§ **DO THIS**: Quote the devotional on perspective word for word, from "I leave in just" to "degrees is freezing.)".

Echoes (of the Word)

It is All in Our Perspective

You have heard if said... (The Beatitudes) Matthew 5

We hear phrases all of the time like “The cup is half full…” or is it “the cup is half empty?”  “If life gives you lemons, make lemonade.”  “One man’s trash is another man’s treasure.”  These phases all revolve around how we see things.  Do we try to find the best out of a bad situation or do we focus on the negative despite the good that surrounds us? 

This last week I was working out on a Saturday morning, the Saturday where it was 95 degrees and with 45% humidity and I thought I was going to die, not because of the heat, but because of the humidity.  The funny thing is growing up in Indiana we often had days where the humidity would be 85-90%, the kind of humidity where you need to take a shower from your shower because it is so humid that you sweat simply getting out of the shower.  However, having lived in Southern California and now Arizona for the last 14 years, low humidity is something I take for granted.

I leave in just three days to lead 21 senior high students on an international mission trip to Belize.  As we prepare for our trip I have been telling our team that it is going to be hot and humid there, like nothing we experience in Arizona.  With temperatures during the day in the mid 90’s and the humidity around 90-100%, it will be a new kind of hot for many of our students.  In my mind, I am prepared for the weather in Belize and I can justify it because it is Belize, but if that same humidity hit Arizona I would probably “die.”  On the other side of things when it drops to 50 degrees here people talk about “freezing to death.”  (note: 32 degrees is freezing.)

§ **Dataset entries**:
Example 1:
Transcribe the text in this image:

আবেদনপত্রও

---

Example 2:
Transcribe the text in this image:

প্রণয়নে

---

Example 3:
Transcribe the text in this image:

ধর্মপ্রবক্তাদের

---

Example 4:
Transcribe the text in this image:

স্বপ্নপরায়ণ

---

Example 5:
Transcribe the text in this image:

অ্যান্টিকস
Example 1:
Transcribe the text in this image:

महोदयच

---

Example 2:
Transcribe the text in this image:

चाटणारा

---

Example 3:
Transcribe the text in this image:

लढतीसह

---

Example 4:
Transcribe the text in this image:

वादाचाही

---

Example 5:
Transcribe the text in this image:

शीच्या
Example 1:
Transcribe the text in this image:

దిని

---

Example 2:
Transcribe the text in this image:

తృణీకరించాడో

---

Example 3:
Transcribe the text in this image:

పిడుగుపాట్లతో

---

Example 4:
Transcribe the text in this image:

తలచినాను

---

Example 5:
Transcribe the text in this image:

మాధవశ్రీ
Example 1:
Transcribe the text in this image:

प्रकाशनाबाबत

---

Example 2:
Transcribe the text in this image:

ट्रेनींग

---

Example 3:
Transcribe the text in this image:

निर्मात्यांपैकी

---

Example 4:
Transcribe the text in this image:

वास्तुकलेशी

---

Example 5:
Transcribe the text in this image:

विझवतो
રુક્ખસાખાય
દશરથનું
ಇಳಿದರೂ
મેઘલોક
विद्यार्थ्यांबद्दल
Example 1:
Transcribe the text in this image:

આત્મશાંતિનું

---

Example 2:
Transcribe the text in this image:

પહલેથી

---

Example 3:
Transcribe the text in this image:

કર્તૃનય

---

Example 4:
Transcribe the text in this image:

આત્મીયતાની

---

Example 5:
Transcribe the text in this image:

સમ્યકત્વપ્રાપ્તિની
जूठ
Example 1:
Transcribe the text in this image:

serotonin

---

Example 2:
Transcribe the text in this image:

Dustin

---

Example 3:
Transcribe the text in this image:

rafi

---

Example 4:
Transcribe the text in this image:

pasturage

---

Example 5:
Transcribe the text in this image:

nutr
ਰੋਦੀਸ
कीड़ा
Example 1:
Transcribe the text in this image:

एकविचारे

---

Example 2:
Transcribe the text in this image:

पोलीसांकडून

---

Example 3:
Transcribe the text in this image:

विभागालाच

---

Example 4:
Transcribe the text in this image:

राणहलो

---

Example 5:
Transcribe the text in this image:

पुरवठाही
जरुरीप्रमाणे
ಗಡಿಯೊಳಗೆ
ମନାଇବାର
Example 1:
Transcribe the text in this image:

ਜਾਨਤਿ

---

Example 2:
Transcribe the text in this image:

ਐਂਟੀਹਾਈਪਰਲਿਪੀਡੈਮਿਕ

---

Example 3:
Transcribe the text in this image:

§ **TASK RESULT**:
I leave in just three days to lead 21 senior high students on an international mission trip to Belize.  As we prepare for our trip I have been telling our team that it is going to be hot and humid there, like nothing we experience in Arizona.  With temperatures during the day in the mid 90’s and the humidity around 90-100%, it will be a new kind of hot for many of our students.  In my mind, I am prepared for the weather in Belize and I can justify it because it is Belize, but if that same humidity hit Arizona I would probably “die.”  On the other side of things when it drops to 50 degrees here people talk about “freezing to death.”  (note: 32 degrees is freezing.)